- Opening Delimiter -
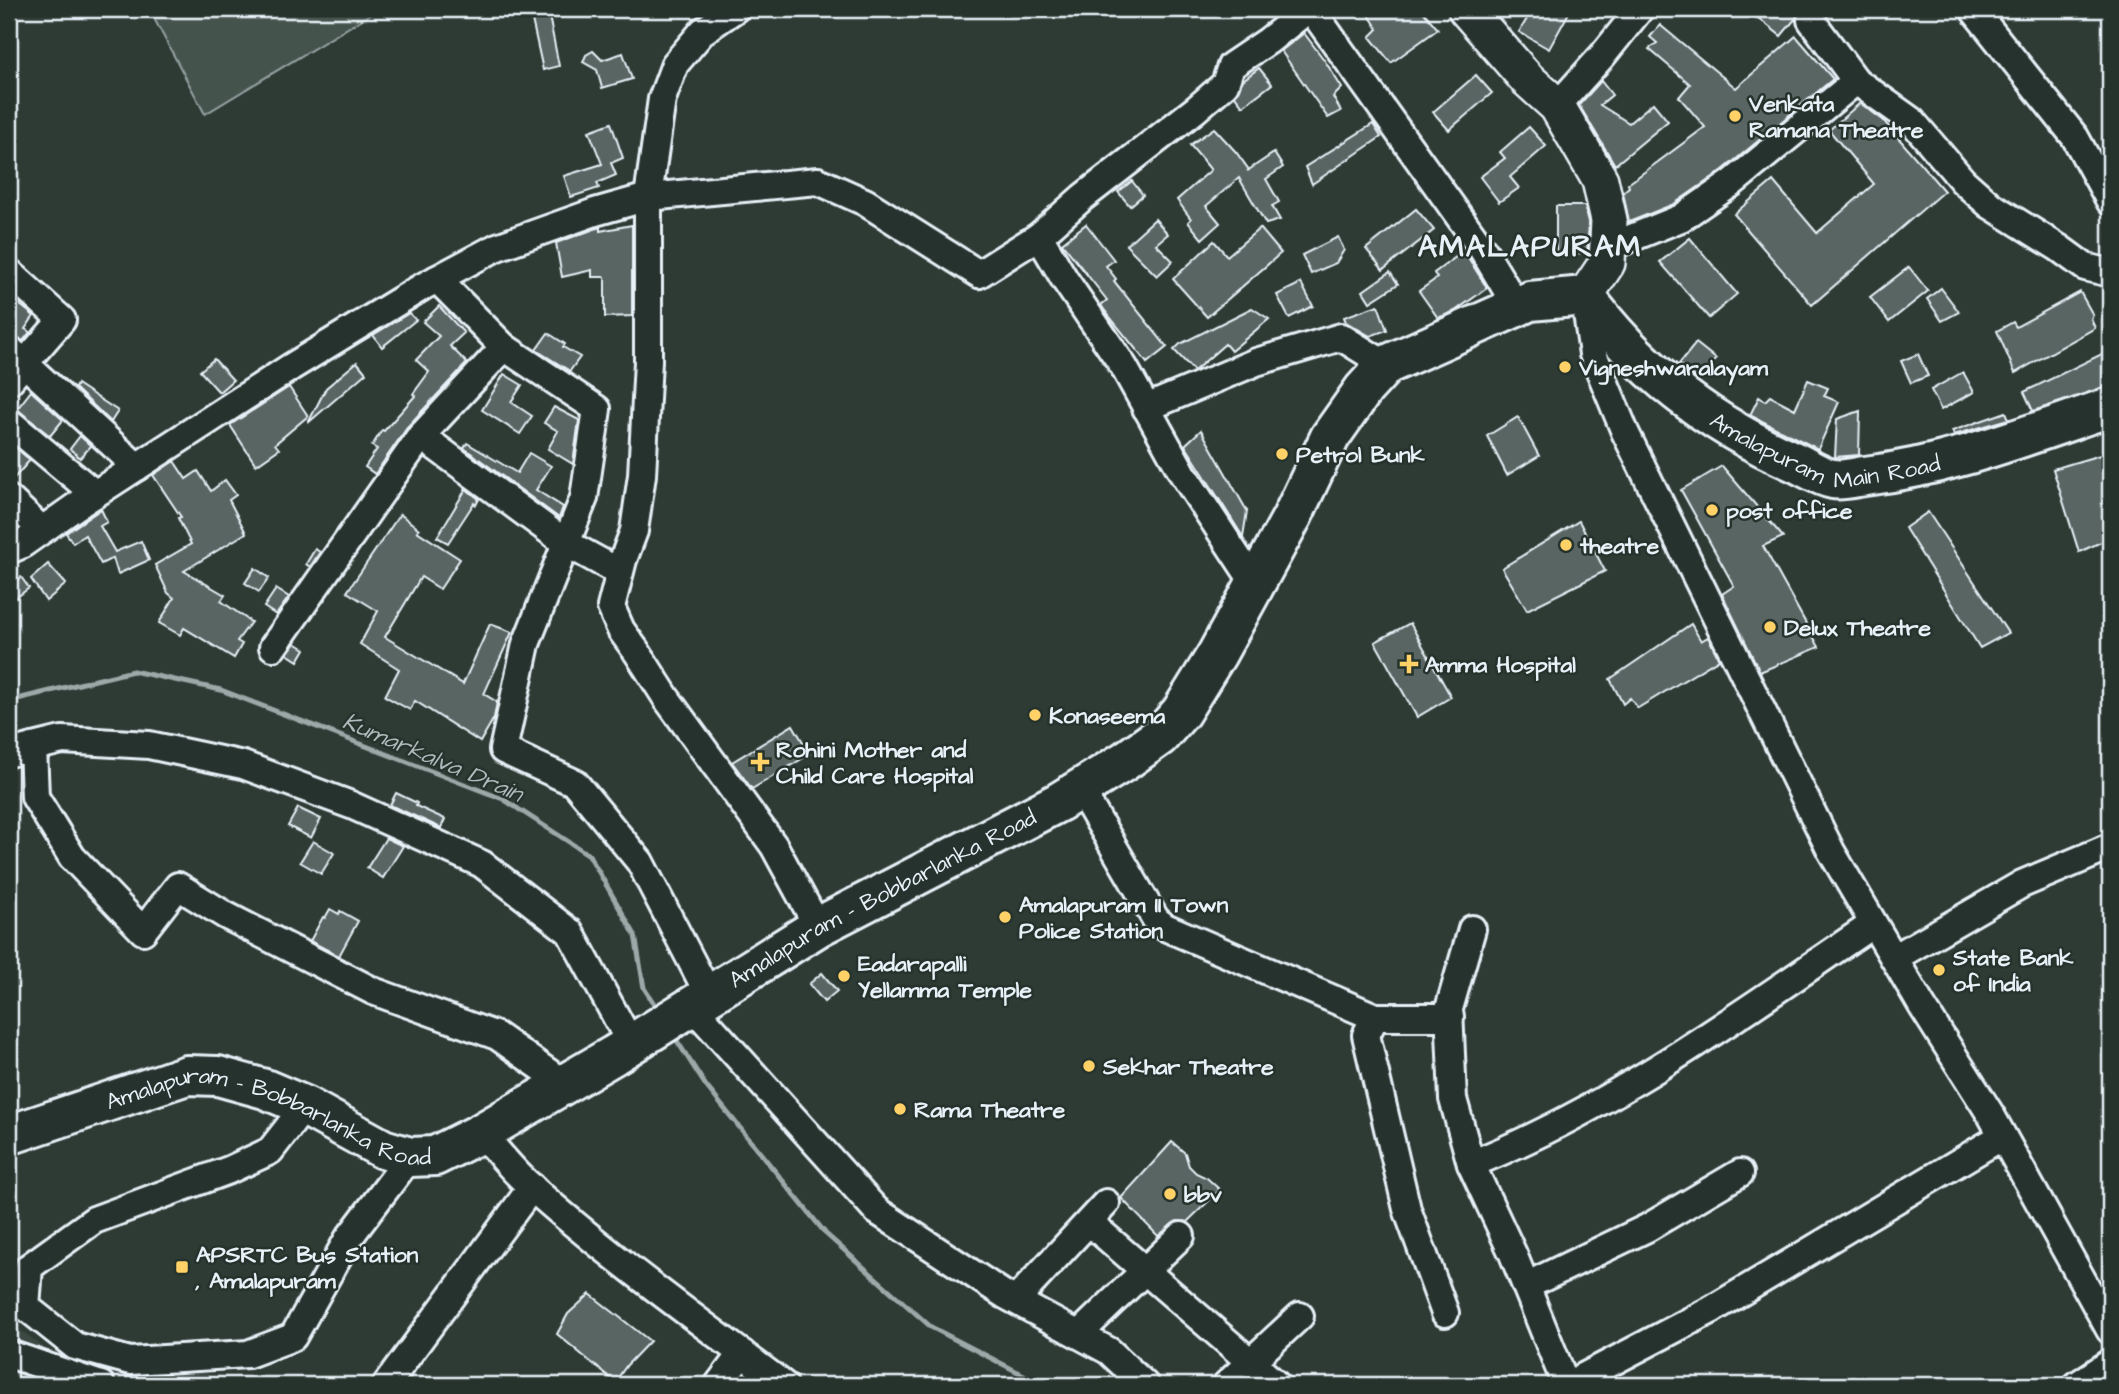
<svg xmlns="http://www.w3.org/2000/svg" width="2119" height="1394" viewBox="0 0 2119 1394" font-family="'Architects Daughter',sans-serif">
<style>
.built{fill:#3b4843}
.green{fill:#45524e;stroke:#96a2a3;stroke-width:2}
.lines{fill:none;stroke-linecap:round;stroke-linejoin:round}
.stream{stroke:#9da8a9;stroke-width:5}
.building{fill:#596563;stroke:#e8f1f8;stroke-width:2}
.minor-casing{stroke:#e8f1f8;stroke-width:32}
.major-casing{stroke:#e8f1f8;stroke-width:40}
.highway-casing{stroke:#e8f1f8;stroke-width:44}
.minor{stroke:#26332d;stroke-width:26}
.major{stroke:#26332d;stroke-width:35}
.highway{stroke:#26332d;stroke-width:38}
.poi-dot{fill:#ffd166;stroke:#26332d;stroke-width:2.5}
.labels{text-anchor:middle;stroke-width:5;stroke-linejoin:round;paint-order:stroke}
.poi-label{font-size:23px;font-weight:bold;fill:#e8f1f8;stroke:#26332d;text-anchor:start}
.street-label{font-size:23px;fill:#e8f1f8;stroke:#26332d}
.water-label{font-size:24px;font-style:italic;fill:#b0babd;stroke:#26332d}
.district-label{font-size:30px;font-weight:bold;letter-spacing:2px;fill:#e8f1f8;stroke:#26332d}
</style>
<rect width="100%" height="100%" fill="#2e3b35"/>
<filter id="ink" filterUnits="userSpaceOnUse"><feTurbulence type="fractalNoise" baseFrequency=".0143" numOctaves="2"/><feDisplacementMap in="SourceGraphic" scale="14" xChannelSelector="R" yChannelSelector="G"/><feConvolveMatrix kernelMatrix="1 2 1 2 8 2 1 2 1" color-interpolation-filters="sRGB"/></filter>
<g filter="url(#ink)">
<polygon class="built" points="9,1321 53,1355 124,1375 201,1369 220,1385 9,1385"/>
<polygon class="green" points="149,9 379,9 205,114"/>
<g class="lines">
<g class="stream">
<polyline points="9,701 133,671 221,690 503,799 589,855 635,935 644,988 658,1010"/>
<polyline points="672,1033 706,1086 826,1234 931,1327 1043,1385"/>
</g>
</g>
<g class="building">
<polygon points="1365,9 1421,9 1438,29 1391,63 1370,37 1378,29"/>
<polygon points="1533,9 1571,9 1549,49 1519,32"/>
<polygon points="1747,9 1798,9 1796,18 1781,36"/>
<polygon points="548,11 559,66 543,70 531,15"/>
<polygon points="1660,25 1736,88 1796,36 1833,79 1723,170 1674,204 1629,222 1623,192 1629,187 1628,184 1705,127 1679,97 1690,84 1649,49 1657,43 1650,37"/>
<polygon points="1304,33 1325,61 1342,88 1333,97 1341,111 1328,118 1281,51"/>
<polygon points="593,51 602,60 623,53 632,79 602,88 597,70 583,62 586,55"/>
<polygon points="1259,68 1272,84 1243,106 1235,96 1243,80"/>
<polygon points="1476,75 1492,93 1449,130 1433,112"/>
<polygon points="1601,81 1612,95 1600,105 1629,123 1653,103 1668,121 1615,165 1579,105"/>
<polygon points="1860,103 1883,120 1944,191 1812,305 1734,214 1773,181 1817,233 1874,184 1829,130"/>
<polygon points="611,123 623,158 611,163 616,175 597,183 599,188 571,197 564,176 602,164 589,131"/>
<polygon points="1373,124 1381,137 1312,184 1305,167"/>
<polygon points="1529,127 1546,146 1510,177 1519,188 1499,202 1480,177 1505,158 1500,152"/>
<polygon points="1214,128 1236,152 1249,170 1247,171 1274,153 1283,167 1266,179 1279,202 1272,206 1280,220 1266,224 1239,178 1206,206 1220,223 1202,239 1188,222 1191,219 1177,200 1211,170 1190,145"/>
<polygon points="1132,181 1143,195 1130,206 1118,192"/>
<polygon points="1556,206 1585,206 1589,222 1587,253 1556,254"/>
<polygon points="1416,209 1434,230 1383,270 1366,249"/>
<polygon points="1155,219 1168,234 1156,244 1173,261 1157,276 1126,245"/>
<polygon points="1086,224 1114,260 1106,266 1116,279 1114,281 1167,347 1147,363 1105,311 1101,305 1107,300 1062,243"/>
<polygon points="632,225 632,316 605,317 605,277 592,277 592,270 562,277 556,243 600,227 600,231"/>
<polygon points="1260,228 1281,253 1207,317 1173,279 1214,241 1227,256"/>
<polygon points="1338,237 1344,250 1336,263 1311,274 1302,255"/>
<polygon points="1690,238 1737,294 1709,318 1660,262"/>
<polygon points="1464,251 1487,288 1455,311 1438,318 1419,291 1437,278 1434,273"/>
<polygon points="1909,267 1928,291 1889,322 1870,297"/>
<polygon points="1390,272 1398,284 1370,302 1363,291"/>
<polygon points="1301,283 1313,306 1289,318 1277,295"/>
<polygon points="1941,288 1959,312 1942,321 1927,299"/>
<polygon points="2080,292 2093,315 2091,319 2095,328 2015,373 1997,331 2013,322 2016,327"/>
<polygon points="9,296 34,316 25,329 30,332 23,341 9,334"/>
<polygon points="1378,305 1387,330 1370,336 1346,322 1344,317"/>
<polygon points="439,306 464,333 450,346 467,363 409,425 375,474 365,467 377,449 372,446 382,430 384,431 415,396 413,394 429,372 416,360 439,336 423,322"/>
<polygon points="1252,308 1269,319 1231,351 1225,344 1194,371 1174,350 1180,344"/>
<polygon points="409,313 416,320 382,347 373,335"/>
<polygon points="548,333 565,344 563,347 580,357 570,371 536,350"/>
<polygon points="1696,343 1716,359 1698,380 1679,364"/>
<polygon points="2110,350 2110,386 2033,411 2024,392"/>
<polygon points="1918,354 1928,376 1911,383 1901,361"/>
<polygon points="214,359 233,380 219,392 200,371"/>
<polygon points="357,362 366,373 308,423 326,388"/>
<polygon points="1963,372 1974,392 1941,410 1931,390"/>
<polygon points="504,374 522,385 511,402 532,416 520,434 482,410"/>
<polygon points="1808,380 1828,388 1824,396 1839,402 1818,449 1750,415 1759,397 1765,401 1770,396 1795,409"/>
<polygon points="77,384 118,411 111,422 75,388"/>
<polygon points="289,387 308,416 275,444 279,449 256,465 230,425"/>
<polygon points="31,391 63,420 50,436 17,409"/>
<polygon points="554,407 579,420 573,464 548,449 558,431 544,423"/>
<polygon points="1860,411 1859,455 1835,457 1837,419"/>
<polygon points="2006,412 2009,419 1954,435 1952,431"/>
<polygon points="1518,417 1539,456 1507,475 1487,436"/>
<polygon points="1201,430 1247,511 1243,537 1185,445"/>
<polygon points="80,436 91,446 80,458 70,449"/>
<polygon points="9,442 30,460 9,484"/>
<polygon points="467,443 517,473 529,453 551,466 536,490 563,507 559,518 464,448"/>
<polygon points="2107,453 2110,461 2110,538 2079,552 2053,469"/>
<polygon points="174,461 186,479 198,471 211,491 225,480 236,495 229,500 246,533 184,571 225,595 221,601 251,622 237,641 242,644 234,658 184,628 180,635 159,623 174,598 168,593 155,565 191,544 178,518 181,517 153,475"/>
<polygon points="1722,466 1783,537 1763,546 1819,647 1760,672 1722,594 1734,586 1681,490"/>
<polygon points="466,489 479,499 476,505 474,503 448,543 437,537"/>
<polygon points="101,509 107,522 100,526 115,552 141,541 149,560 118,574 113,558 101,564 85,535 73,543 66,533"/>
<polygon points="1928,512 2008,633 1980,648 1905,528"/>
<polygon points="400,514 419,529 417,531 460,559 440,589 421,577 385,637 463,684 490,624 512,632 484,694 497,702 494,718 480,742 415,701 410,710 385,696 399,669 360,644 378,611 347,592"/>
<polygon points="1579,521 1605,571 1527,610 1502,568"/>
<polygon points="315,549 320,552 310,567 306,564"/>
<polygon points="48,564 66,584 46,601 31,579"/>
<polygon points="255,568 269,578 259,592 245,583"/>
<polygon points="21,577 29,588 9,603 9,585"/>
<polygon points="276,589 289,597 276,615 264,607"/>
<polygon points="1410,623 1451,697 1417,717 1375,642"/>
<polygon points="1691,624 1701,641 1708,637 1719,659 1638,708 1630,698 1623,704 1610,679"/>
<polygon points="295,643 305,649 298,661 287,654"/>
<polygon points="793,725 810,754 752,789 732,762"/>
<polygon points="396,793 417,803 416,806 445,819 441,828 390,805"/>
<polygon points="298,808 321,819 311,838 288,826"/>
<polygon points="386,838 403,846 383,878 367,868"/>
<polygon points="313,841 334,853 321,874 300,862"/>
<polygon points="330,909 339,914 340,911 358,921 339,956 310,941 323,917 325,918"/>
<polygon points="822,973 837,991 824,1002 809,984"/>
<polygon points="1172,1142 1185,1153 1189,1166 1196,1173 1207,1178 1220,1190 1187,1222 1177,1221 1158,1236 1121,1198"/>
<polygon points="590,1294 650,1341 627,1365 615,1382 557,1334 568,1314"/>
</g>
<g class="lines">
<g class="minor-casing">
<g id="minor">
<polyline points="735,9 703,31 675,64 662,99 648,197 648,361 642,475 634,531 623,560 611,607 621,630 637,652 667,699 774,846 818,927"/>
<polyline points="1311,9 1483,250 1517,307"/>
<polyline points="1814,9 1811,20 1856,81 1912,121 1963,181 1990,205 2059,248 2085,267 2110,273"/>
<polyline points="1973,9 2075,137 2110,201"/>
<polyline points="1557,106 1603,55 1640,9"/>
<polyline points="1039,236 1065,280 1124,367 1183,474 1255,584"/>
<polyline points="1609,247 1681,218 1732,183 1856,81"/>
<polyline points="9,272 62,320 9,381"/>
<polyline points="437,279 504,347 597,409 584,498 526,644 503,750 575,783 640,862 709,995"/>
<polyline points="1585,300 1593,354 1625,432 1831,851 1922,1006 1991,1115 2110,1330"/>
<polyline points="504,347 421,436 566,543 619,572"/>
<polyline points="9,349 137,467"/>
<polyline points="1146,408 1256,362 1341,337 1386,365"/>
<polyline points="9,422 95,494"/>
<polyline points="9,499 42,530"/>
<polyline points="9,550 21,545 75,507 291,367 422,287 497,247 595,212 648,197 818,181 865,202 979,274 1039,236 1083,197 1195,110 1225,84 1231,66 1268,41 1308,9"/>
<polyline points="273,647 421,436"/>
<polyline points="33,747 35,797 72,857 143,931 178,886 225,915 373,991 497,1036 565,1084"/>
<polyline points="9,753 62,740 149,745 243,765 351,805 482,864 570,932 631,1044"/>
<polyline points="1080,789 1156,920 1165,927 1375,1017"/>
<polyline points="1472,929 1449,1009 1453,1099 1471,1164 1513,1254 1566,1385"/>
<polyline points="1894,958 2022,884 2110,847"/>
<polyline points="692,1006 877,1211 1005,1295 1109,1351 1145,1385"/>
<polyline points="305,1106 270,1151 229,1170 94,1220 29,1267 26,1307 75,1346 130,1361 248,1354 293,1337 348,1239 410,1157"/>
<path d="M 481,1133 C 497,1150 511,1169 528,1184 C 609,1257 698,1320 784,1385"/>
<path d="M 1471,1164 C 1615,1107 1746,1010 1873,924"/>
<polyline points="1089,1222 1277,1385"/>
<polyline points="1526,1286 1647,1228 1740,1173"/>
<polyline points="1016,1300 1106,1203"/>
<polyline points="1445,1313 1407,1209 1366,1035 1375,1017 1450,1017"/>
<polyline points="1079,1334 1181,1236"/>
<polyline points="9,1354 101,1385"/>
<polyline points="386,1385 532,1187"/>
<polyline points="718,1385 742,1353"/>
<polyline points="1226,1385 1300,1316"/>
<polyline points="1568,1385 1711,1310 2001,1137"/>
<polyline points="2077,1385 2110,1363"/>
</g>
</g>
<g class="major-casing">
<polyline id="major" points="1466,9 1527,79 1557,106 1600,180 1609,220 1607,263 1585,296"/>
</g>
<g class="highway-casing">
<g id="highway">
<path id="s1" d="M 9,1135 L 187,1075 L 218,1076 L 265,1089 L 305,1106 L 383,1149 L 410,1157 L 435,1156 L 481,1133 L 614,1055 L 818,927 L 1059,802 L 1125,761 L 1160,736 L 1181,712 L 1217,654 L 1292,517 L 1330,437 L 1364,389 L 1386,365 L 1530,301 L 1585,296 C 1639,370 1711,425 1795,462 C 1806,467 1821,477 1833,479 C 1843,481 1856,477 1865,476 C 1950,466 2030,434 2110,407"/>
</g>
</g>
<use href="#minor" class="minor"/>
<use href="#major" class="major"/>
<use href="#highway" class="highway"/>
</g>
</g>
<g class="poi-dot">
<circle cx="1735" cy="116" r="7"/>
<circle cx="1565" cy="367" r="7"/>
<circle cx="1282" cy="454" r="7"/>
<circle cx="1712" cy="510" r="7"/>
<circle cx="1566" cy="545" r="7"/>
<circle cx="1770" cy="627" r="7"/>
<path d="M1405.5 653.5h7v7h7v7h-7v7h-7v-7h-7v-7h7z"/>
<circle cx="1035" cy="715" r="7"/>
<path d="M756.5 751.5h7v7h7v7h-7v7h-7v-7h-7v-7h7z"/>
<circle cx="1005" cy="917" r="7"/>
<circle cx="1939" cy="970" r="7"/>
<circle cx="844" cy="976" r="7"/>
<circle cx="1089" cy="1066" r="7"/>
<circle cx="900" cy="1109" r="7"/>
<circle cx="1170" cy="1194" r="7"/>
<rect x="175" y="1260" width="14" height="14" rx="3.5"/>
</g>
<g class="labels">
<g class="poi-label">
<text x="1749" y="111">Venkata<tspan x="1749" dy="26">Ramana Theatre</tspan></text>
<text x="1579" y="375">Vigneshwaralayam</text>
<text x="1296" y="462">Petrol Bunk</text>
<text x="1726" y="518">post office</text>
<text x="1580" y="553">theatre</text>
<text x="1784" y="635">Delux Theatre</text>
<text x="1425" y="672">Amma Hospital</text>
<text x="1049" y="723">Konaseema</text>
<text x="776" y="757">Rohini Mother and<tspan x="776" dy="26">Child Care Hospital</tspan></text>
<text x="1019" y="912">Amalapuram II Town<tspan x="1019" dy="26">Police Station</tspan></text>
<text x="1953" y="965">State Bank<tspan x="1953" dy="26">of India</tspan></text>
<text x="858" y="971">Eadarapalli<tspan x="858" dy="26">Yellamma Temple</tspan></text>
<text x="1103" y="1074">Sekhar Theatre</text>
<text x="914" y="1117">Rama Theatre</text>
<text x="1184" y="1202">bbv</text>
<text x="196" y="1262">APSRTC Bus Station<tspan x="196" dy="26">, Amalapuram</tspan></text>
</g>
<g class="street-label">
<text dy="8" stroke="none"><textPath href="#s1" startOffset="2240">Amalapuram Main Road</textPath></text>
<text dy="8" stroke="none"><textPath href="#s1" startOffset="970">Amalapuram - Bobbarlanka Road</textPath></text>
<text dy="8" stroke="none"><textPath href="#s1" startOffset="276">Amalapuram - Bobbarlanka Road</textPath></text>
</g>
<g class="water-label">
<text transform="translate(433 757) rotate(23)" y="8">Kumarkalva Drain</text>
</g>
<g class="district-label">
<text x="1530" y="256">AMALAPURAM</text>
</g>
</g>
<rect width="2119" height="1394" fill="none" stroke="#26332d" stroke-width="35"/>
<rect x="18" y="18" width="2084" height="1359" fill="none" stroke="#e8f1f8" stroke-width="2.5" filter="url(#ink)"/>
</svg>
- Closing Delimiter -
#### What you should do
Go through the entries and filter for lines holding the word "linejoin"; copy each match.

#### Result for this task
.lines{fill:none;stroke-linecap:round;stroke-linejoin:round}
.labels{text-anchor:middle;stroke-width:5;stroke-linejoin:round;paint-order:stroke}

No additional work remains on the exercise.